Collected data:

□ □ □ □

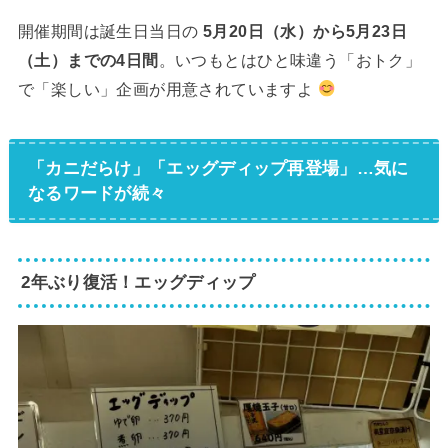
開催期間は誕生日当日の
5月20日（水）から5月23日
（土）までの4日間
。いつもとはひと味違う「おトク」
で「楽しい」企画が用意されていますよ
「カニだらけ」「エッグディップ再登場」…気に
なるワードが続々
2年ぶり復活！エッグディップ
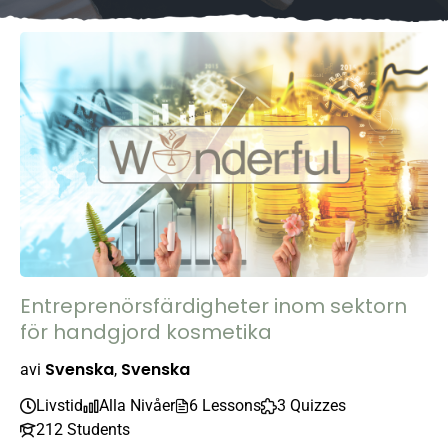
Entreprenörsfärdigheter inom sektorn
för handgjord kosmetika
Svenska
Svenska
av
i
,
Livstid
Alla Nivåer
6 Lessons
3 Quizzes
212 Students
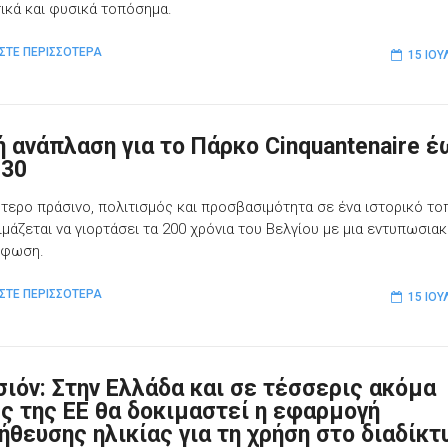
τικά και φυσικά τοπόσημα.
ΣΤΕ ΠΕΡΙΣΣΟΤΕΡΑ
15 ΙΟΥ
ή ανάπλαση για το Πάρκο Cinquantenaire 
030
τερο πράσινο, πολιτισμός και προσβασιμότητα σε ένα ιστορικό τ
ιμάζεται να γιορτάσει τα 200 χρόνια του Βελγίου με μια εντυπωσια
ρφωση.
ΣΤΕ ΠΕΡΙΣΣΟΤΕΡΑ
15 ΙΟΥ
σιόν: Στην Ελλάδα και σε τέσσερις ακόμα
ς της ΕΕ θα δοκιμαστεί η εφαρμογή
ήθευσης ηλικίας για τη χρήση στο διαδίκτ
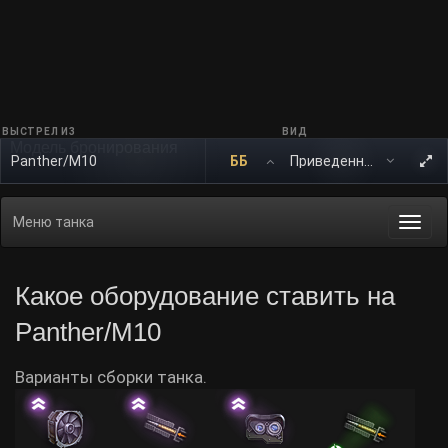
ВЫСТРЕЛ ИЗ
ВИД
Модель бронирования
Panther/M10
ББ
Меню танка
Togg
navi
Какое оборудование ставить на
Panther/M10
Варианты сборки танка.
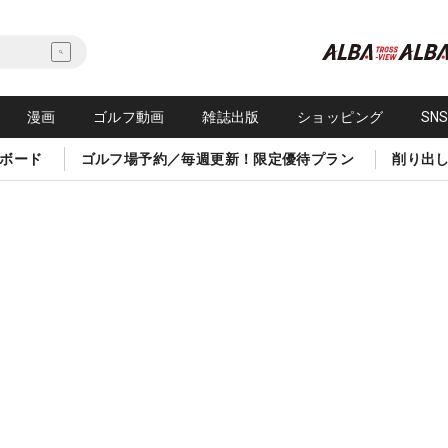
漫画
ゴルフ動画
雑誌出版
ショッピング
SN
ボード
ゴルフ場予約／毎週更新！限定優待プラン
削り出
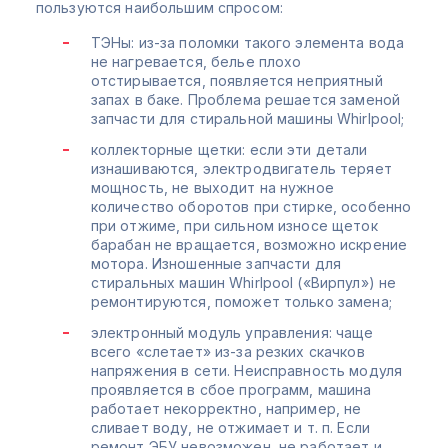
пользуются наибольшим спросом:
ТЭНы: из-за поломки такого элемента вода
не нагревается, белье плохо
отстирывается, появляется неприятный
запах в баке. Проблема решается заменой
запчасти для стиральной машины Whirlpool;
коллекторные щетки: если эти детали
изнашиваются, электродвигатель теряет
мощность, не выходит на нужное
количество оборотов при стирке, особенно
при отжиме, при сильном износе щеток
барабан не вращается, возможно искрение
мотора. Изношенные запчасти для
стиральных машин Whirlpool («Вирпул») не
ремонтируются, поможет только замена;
электронный модуль управления: чаще
всего «слетает» из-за резких скачков
напряжения в сети. Неисправность модуля
проявляется в сбое программ, машина
работает некорректно, например, не
сливает воду, не отжимает и т. п. Если
ремонт ЭБУ невозможен, не работает и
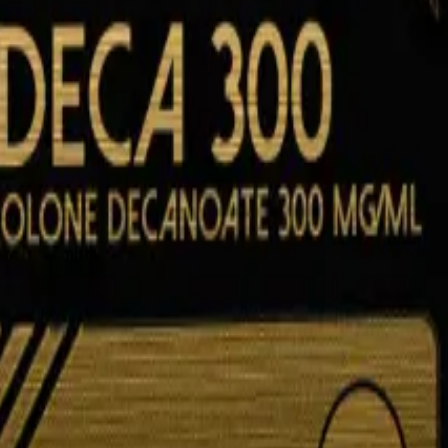
nsistentes en cada lote.
los de volumen.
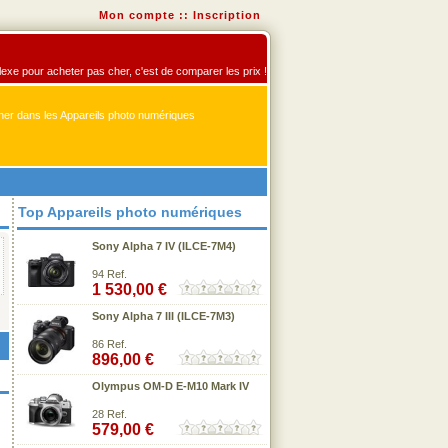
Mon compte
::
Inscription
flexe pour acheter pas cher, c'est de comparer les prix !
er dans les Appareils photo numériques
Top Appareils photo numériques
Sony Alpha 7 IV (ILCE-7M4)
94 Ref.
1 530,00 €
Sony Alpha 7 III (ILCE-7M3)
86 Ref.
896,00 €
Olympus OM-D E-M10 Mark IV
28 Ref.
579,00 €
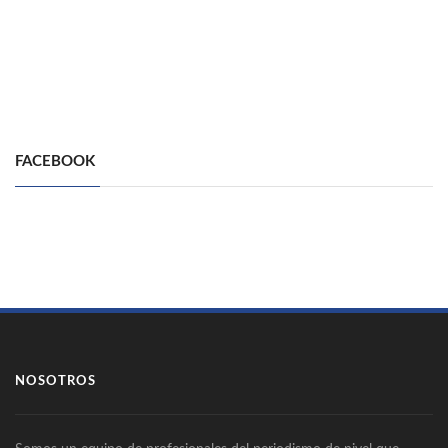
FACEBOOK
NOSOTROS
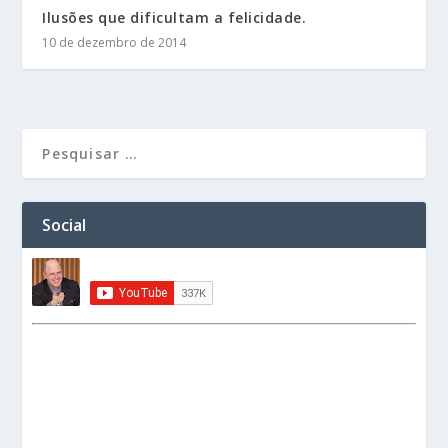
Ilusões que dificultam a felicidade.
10 de dezembro de 2014
Social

□ □ □ □

Task instructions:
List each line of the material above that contains the string "Whirlpool", and copy every such line in full.

Exercise response:
запчасти для стиральной машины Whirlpool;
стиральных машин Whirlpool («Вирпул») не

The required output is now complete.